_Your goal_
Nothing but a number should be given: how many lines in the entries below include the string "back".

####################

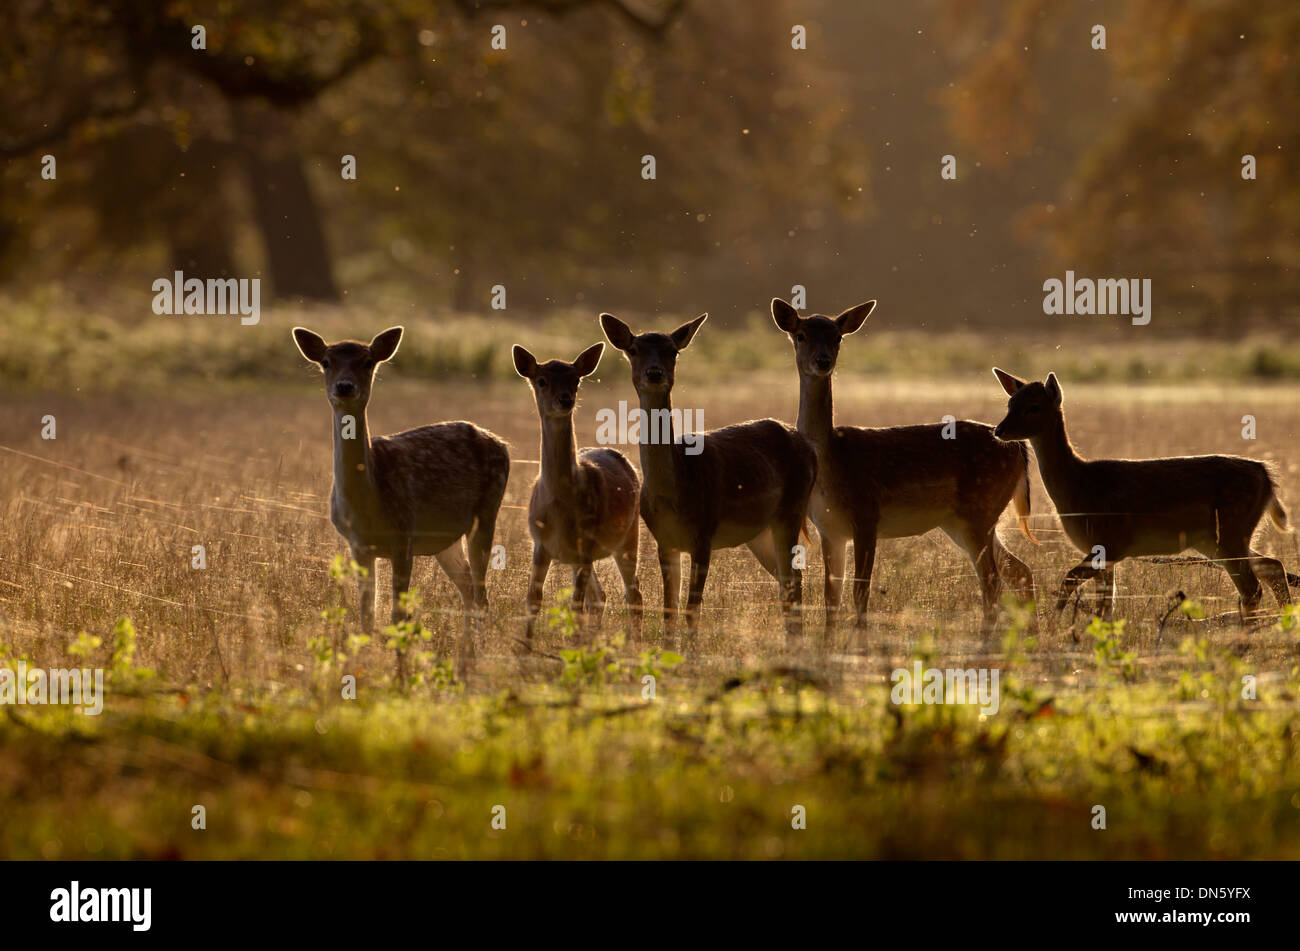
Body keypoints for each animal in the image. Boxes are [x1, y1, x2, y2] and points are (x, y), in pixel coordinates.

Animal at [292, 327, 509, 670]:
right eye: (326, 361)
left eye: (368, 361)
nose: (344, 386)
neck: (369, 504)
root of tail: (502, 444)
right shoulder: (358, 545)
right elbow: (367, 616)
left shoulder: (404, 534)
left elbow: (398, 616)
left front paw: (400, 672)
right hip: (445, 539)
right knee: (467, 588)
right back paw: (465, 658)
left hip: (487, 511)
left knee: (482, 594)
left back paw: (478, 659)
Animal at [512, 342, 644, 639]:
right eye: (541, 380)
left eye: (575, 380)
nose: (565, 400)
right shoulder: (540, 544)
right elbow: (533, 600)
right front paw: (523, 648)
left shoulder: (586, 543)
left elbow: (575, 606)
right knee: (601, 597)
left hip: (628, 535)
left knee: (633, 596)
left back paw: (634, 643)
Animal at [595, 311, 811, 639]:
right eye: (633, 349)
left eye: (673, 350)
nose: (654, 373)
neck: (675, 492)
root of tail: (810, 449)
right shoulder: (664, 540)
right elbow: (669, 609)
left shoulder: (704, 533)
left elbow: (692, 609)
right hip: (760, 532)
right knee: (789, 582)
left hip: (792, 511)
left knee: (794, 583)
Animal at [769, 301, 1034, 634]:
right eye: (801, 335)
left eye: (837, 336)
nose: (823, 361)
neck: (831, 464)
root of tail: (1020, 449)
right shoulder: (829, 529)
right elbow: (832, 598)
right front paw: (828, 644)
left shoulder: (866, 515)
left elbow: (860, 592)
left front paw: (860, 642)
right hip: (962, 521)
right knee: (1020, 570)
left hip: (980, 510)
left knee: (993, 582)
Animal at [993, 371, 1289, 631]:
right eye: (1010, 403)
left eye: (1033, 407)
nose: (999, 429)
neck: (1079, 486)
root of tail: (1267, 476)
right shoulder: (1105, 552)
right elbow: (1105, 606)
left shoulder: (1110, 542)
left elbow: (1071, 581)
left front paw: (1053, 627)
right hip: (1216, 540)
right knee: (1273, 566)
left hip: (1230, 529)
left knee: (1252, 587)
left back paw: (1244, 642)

####################

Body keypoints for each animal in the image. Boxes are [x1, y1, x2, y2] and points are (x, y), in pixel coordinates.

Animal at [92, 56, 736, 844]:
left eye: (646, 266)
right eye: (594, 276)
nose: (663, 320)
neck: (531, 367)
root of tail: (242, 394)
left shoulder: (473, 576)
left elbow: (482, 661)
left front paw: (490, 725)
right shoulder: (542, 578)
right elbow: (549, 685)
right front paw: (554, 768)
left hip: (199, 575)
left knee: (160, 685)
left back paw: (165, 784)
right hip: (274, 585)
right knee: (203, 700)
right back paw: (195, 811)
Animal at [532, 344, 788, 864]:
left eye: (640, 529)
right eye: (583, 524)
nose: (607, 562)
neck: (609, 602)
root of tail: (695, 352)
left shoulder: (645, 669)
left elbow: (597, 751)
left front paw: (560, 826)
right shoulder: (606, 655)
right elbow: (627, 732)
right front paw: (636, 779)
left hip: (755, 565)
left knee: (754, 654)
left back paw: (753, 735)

####################

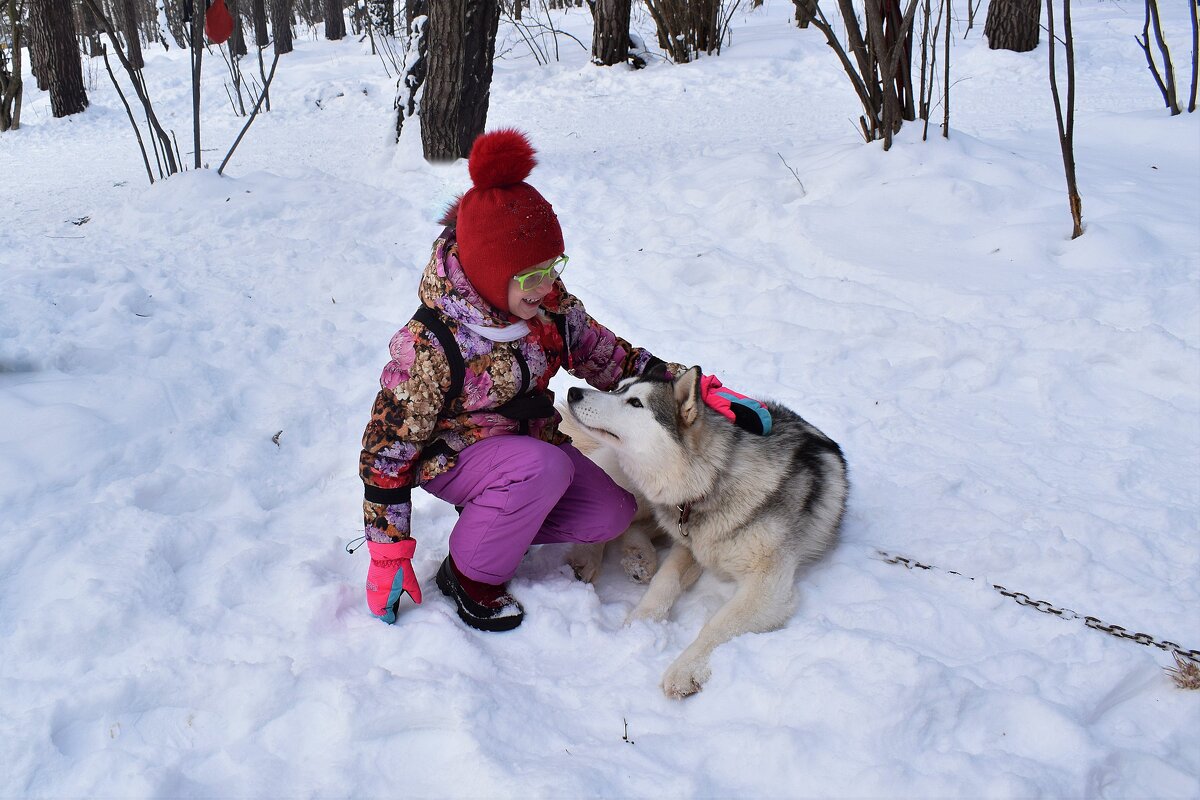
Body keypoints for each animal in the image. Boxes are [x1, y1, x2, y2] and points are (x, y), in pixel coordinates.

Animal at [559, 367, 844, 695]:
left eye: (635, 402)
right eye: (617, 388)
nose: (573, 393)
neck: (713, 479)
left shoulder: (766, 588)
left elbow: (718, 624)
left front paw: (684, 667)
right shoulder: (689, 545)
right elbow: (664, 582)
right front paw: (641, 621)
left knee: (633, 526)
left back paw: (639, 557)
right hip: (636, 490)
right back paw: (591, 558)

####################

_Result for this exercise_
9